Many properties (larger homes and any business premises and abive in the 
UK) are supplied with three phase electricity, which is 230v phase to 
neutral and 415v phase to phase. 120 Degree phase offset between the 
phases. Very potent (and useful!)

Our normal supply for residential is 230v phase to neutral, mostly as 
already mentioned  with N&PE joined at the cable entry to the property but 
some (e.g. pole fed) only have L and N provided and earth is via an earth 
rod (TT installation). RCD protection is mandatory in these circumstances 
(and essentially mandatory anyway now as increasingly regulations require 
more circuits to be protected). 30mA RCD protection for most circuits and 
100mA and / or time delay if upstream for discrimination.

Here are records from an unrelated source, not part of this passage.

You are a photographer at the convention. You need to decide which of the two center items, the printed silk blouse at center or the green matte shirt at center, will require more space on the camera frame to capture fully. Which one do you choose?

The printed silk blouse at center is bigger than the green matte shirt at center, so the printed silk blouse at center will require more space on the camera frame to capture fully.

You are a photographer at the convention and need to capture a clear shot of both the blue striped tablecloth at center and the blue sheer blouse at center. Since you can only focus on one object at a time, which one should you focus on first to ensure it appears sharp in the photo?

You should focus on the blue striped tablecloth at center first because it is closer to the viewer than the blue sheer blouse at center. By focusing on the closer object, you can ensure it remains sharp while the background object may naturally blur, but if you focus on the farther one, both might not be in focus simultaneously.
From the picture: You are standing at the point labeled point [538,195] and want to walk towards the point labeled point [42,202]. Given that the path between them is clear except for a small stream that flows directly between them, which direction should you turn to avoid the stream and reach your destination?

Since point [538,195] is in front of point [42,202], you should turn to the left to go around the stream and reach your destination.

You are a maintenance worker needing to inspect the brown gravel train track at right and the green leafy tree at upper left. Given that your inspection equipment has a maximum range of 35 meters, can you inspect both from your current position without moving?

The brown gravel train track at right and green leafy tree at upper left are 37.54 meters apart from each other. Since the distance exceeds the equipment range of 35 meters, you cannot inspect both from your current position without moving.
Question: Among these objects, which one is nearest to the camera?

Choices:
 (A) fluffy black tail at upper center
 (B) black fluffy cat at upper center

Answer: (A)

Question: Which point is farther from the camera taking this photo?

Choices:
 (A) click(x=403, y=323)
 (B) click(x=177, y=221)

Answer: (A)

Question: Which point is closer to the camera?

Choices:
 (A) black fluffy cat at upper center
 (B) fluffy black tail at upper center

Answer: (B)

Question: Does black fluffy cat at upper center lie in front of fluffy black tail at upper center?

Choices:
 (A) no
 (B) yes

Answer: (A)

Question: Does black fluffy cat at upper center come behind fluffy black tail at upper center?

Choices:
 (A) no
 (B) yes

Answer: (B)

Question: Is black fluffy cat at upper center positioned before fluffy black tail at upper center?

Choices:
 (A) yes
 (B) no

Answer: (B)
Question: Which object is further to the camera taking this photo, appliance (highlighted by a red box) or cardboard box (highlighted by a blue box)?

The rest of Europe is 220v, so a little lower than the UK, but we 
harmonised by being +6% and -10% tolerance while the rest of the EU is +/- 
10%.

The US way with 220v centre tapped is quite noval, but 3 phase is great for 
workshops as it gives great torque in motors, though modern VFD controllers 
bridge the gap mostly.



On Friday, 21 March 2025 at 23:51:21 UTC David Pye wrote:

Not just the UK - the whole EU is like that!

David 

On Fri, 21 Mar 2025, 23:40 gregebert wrote:

Wow! I had no idea the full 220V was present in the UK; that's a very 
dangerous voltage to touch. In the US, neutral is connected to GND at the 
point-of-entry to the building and there is also a grounding rod though the 
electrical code only requires a maximum of 25 ohms to Earth (it varies due 
to soil condition), and definitely wont suffice as a redundant neutral.